Concerns also have been raised over the fact that some position-indication methods may send a signal that a damper is closed when the blades are partially open. There are, however, commercially available position-indication methods designed to indicate only when a damper’s blades are completely closed. NFPA 80 and NFPA 105 enforce the use of these types of position-indication devices by requiring that the initial visual inspection, which is required as a precondition to utilizing the remote method, “confirm that the position indication method accurately reflects the full-open and full-closed position of the damper.”

Often, improper installation or tampering during building construction is to blame for poor life safety damper operation. Examples include dampers installed out of square, sheet metal screws installed in locations preventing damper linkages from fully operating a damper, the loosening of actuator clamps on damper shafts, and boards installed between damper blades to prop open a damper. Such problems should be identifiable during the visual inspection required by NFPA 80 and NFPA 105 at the time a building is commissioned, prior to remote testing. If the problems are not identified during the initial visual inspection or they occur afterward, a remote test will identify that the damper is not operating properly. That is because the remote-test method requires positive indication that both the open and closed positions have been reached.
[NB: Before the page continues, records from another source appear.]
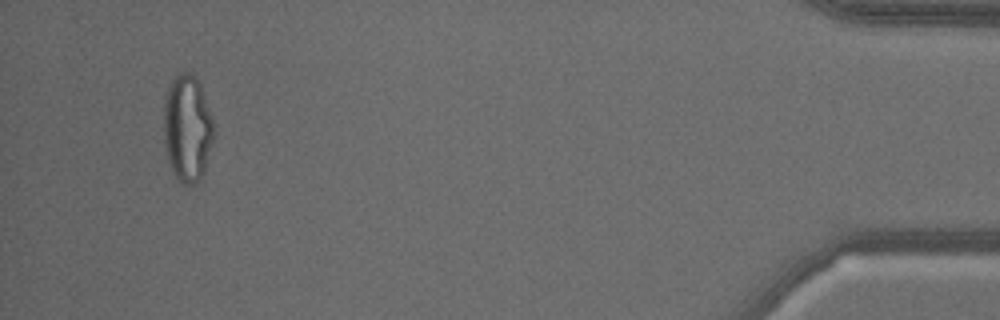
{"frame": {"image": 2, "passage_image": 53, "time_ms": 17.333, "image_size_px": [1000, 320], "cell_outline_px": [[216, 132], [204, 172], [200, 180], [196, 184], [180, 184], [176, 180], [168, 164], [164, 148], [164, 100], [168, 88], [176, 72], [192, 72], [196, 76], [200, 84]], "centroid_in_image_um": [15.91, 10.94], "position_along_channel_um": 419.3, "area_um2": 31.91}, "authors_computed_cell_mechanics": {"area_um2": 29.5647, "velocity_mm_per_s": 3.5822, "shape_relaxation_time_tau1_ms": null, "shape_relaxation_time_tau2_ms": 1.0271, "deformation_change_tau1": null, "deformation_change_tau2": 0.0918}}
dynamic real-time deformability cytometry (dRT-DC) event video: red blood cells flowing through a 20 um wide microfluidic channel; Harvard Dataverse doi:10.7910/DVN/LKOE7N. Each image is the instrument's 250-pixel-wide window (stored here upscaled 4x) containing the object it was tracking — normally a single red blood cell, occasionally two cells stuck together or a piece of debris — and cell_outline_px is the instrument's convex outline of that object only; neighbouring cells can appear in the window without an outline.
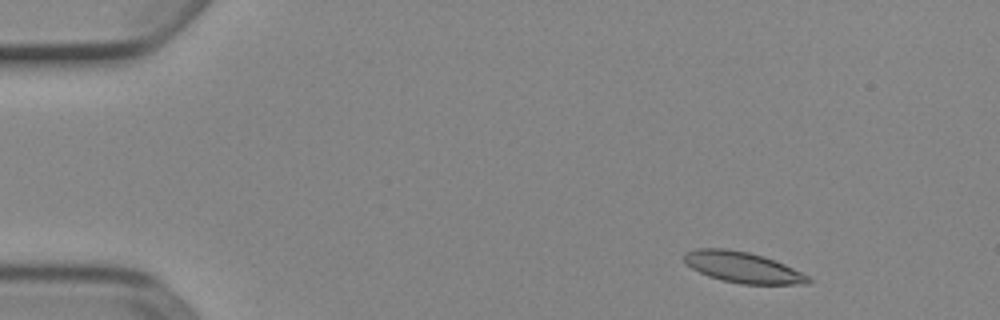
{"species": "Egyptian fruit bat (a non-hibernating species)", "species_latin": "Rousettus aegyptiacus", "temperature_condition": "cold", "stored_images_in_passage": 4, "camera_frame_rate_fps": 3000, "um_per_image_px": 0.085, "animal": {"sex": "female"}, "frame": {"image": 1, "passage_image": 2, "time_ms": 0.333, "image_size_px": [1000, 320], "cell_outline_px": [[812, 280], [808, 284], [740, 284], [708, 276], [692, 268], [684, 260], [684, 252], [696, 248], [724, 248], [748, 252], [764, 256], [784, 264], [808, 276]], "centroid_in_image_um": [63.12, 22.71], "position_along_channel_um": 21.9, "area_um2": 22.14}}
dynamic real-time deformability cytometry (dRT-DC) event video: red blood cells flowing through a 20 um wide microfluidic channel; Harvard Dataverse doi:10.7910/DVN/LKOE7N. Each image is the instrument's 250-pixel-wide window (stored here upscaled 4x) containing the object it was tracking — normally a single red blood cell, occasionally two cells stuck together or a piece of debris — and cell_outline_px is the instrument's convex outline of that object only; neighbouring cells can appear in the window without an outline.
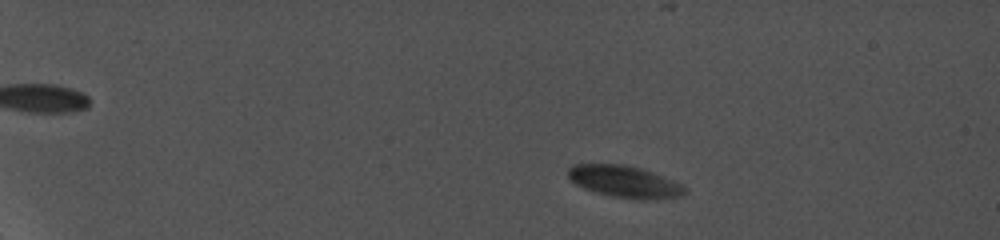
{"species": "common noctule bat (a hibernating species)", "species_latin": "Nyctalus noctula", "temperature_condition": "cold", "stored_images_in_passage": 59, "camera_frame_rate_fps": 5000, "um_per_image_px": 0.085, "animal": {"sex": "female", "body_mass_g": 19.0, "forearm_length_mm": 56.7}, "frame": {"image": 1, "passage_image": 4, "time_ms": 2.0, "image_size_px": [1000, 240], "cell_outline_px": [[688, 192], [684, 196], [648, 200], [612, 196], [596, 192], [584, 188], [576, 184], [568, 176], [568, 168], [572, 164], [624, 164], [640, 168], [664, 176], [680, 184]], "centroid_in_image_um": [53.1, 15.43], "position_along_channel_um": 31.9, "area_um2": 21.56}}
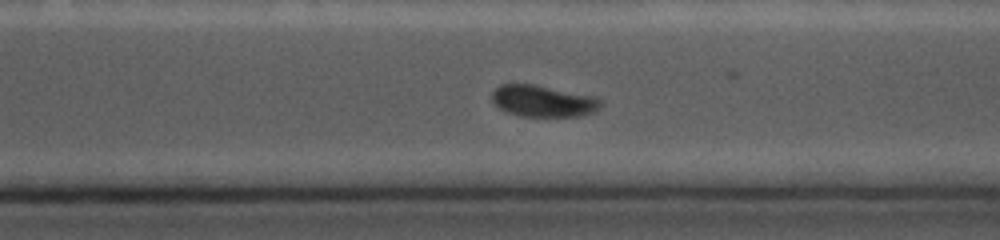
{"frame": {"image": 2, "passage_image": 49, "time_ms": 13.2, "image_size_px": [1000, 240], "cell_outline_px": [[604, 104], [596, 112], [580, 116], [520, 116], [508, 112], [500, 108], [492, 100], [492, 92], [500, 84], [536, 84], [596, 96], [604, 100]], "centroid_in_image_um": [46.25, 8.58], "position_along_channel_um": 324.3, "area_um2": 20.35}}
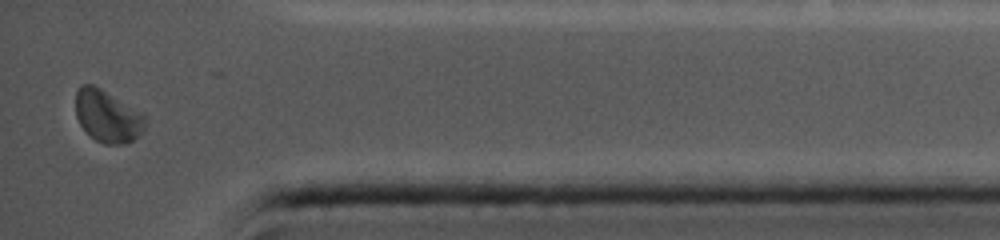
{"frame": {"image": 3, "passage_image": 59, "time_ms": 16.0, "image_size_px": [1000, 240], "cell_outline_px": [[144, 132], [140, 136], [124, 144], [104, 144], [96, 140], [80, 124], [76, 116], [76, 92], [80, 84], [92, 84], [100, 88], [140, 112], [144, 116]], "centroid_in_image_um": [9.12, 9.88], "position_along_channel_um": 426.1, "area_um2": 20.81}, "authors_computed_cell_mechanics": {"area_um2": 21.6172, "velocity_mm_per_s": 3.7762, "shape_relaxation_time_tau1_ms": 0.9536, "shape_relaxation_time_tau2_ms": null, "deformation_change_tau1": 0.066, "deformation_change_tau2": null}}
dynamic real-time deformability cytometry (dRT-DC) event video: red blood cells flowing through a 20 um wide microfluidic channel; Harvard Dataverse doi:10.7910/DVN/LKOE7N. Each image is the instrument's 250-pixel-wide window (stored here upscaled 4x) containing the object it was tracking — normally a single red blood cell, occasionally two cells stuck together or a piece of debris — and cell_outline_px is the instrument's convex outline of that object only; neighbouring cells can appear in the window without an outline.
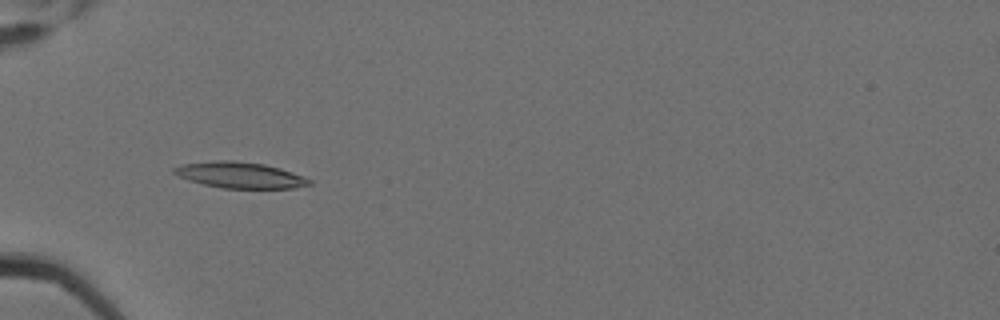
{"species": "Egyptian fruit bat (a non-hibernating species)", "species_latin": "Rousettus aegyptiacus", "temperature_condition": "cold", "stored_images_in_passage": 7, "camera_frame_rate_fps": 3000, "um_per_image_px": 0.085, "animal": {"sex": "female"}, "frame": {"image": 1, "passage_image": 6, "time_ms": 1.667, "image_size_px": [1000, 320], "cell_outline_px": [[312, 184], [292, 188], [224, 188], [204, 184], [188, 180], [172, 172], [172, 168], [180, 164], [212, 160], [232, 160], [264, 164], [280, 168], [312, 180]], "centroid_in_image_um": [20.36, 14.87], "position_along_channel_um": 64.6, "area_um2": 20.46}}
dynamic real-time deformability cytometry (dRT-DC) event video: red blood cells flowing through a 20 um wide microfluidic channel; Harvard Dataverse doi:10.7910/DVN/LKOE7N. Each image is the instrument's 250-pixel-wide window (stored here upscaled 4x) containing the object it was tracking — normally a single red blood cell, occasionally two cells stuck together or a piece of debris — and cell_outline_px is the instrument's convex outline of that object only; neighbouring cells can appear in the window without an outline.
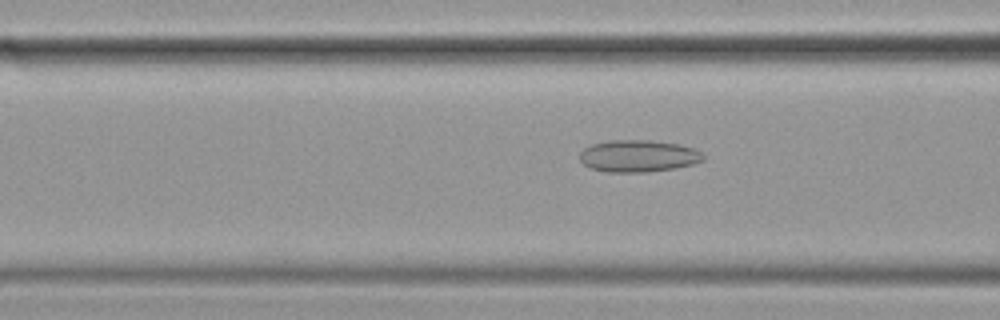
{"species": "common noctule bat (a hibernating species)", "species_latin": "Nyctalus noctula", "temperature_condition": "cold", "stored_images_in_passage": 27, "camera_frame_rate_fps": 3000, "um_per_image_px": 0.085, "animal": {"sex": "female", "body_mass_g": 19.9}, "frame": {"image": 1, "passage_image": 13, "time_ms": 4.0, "image_size_px": [1000, 320], "cell_outline_px": [[704, 160], [692, 164], [676, 168], [648, 172], [608, 172], [592, 168], [584, 164], [580, 160], [580, 152], [584, 148], [592, 144], [608, 140], [648, 140], [680, 144], [696, 148], [704, 156]], "centroid_in_image_um": [54.27, 13.25], "position_along_channel_um": 112.3, "area_um2": 23.12}}
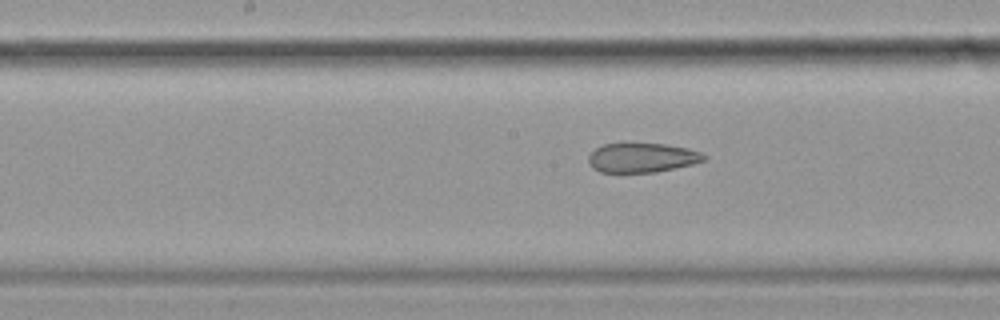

For example, if a sheet-metal screw is installed in a damper’s linkage, the damper may be able to close but not be able to fully open. The position-indication linkage connected to the damper blade, then, will not trip the electromechanical switch that confirms the open position, resulting in a failed test. Anytime a remote test cannot confirm a damper is able to reach its open or closed position, NFPA 80 and NFPA 105 require a visual inspection to be conducted.

Curtain Fire Damper

Figure 2: A curtain-style fire damper.


Benefits of Remote Testing

There are several benefits to conducting life safety damper testing remotely. One concerns accessibility. While some life safety dampers cannot be accessed without the removal of permanent building features, the remote test method provides an option for periodically confirming such dampers are operating properly. Additionally, the remote test method eliminates the need to breach ceiling membranes for the conducting of tests. Opening ceilings has the potential to expose building occupants to airborne microbes that can lead to infectious disease. This especially is a concern in health-care facilities.

The remote-test method also dramatically reduces the cost and coordination associated with life safety damper inspection. Because remote tests can be conducted at little to no cost, they increase the likelihood and frequency of damper inspections, improving building safety.



The 2019 editions of NFPA 80 and NFPA 105 allow building owners to conduct code-required periodic testing of certain life-safety dampers remotely. Three preconditions must be met. Once they are, periodic testing can be conducted more cost-effectively and more frequently, leading to safer buildings.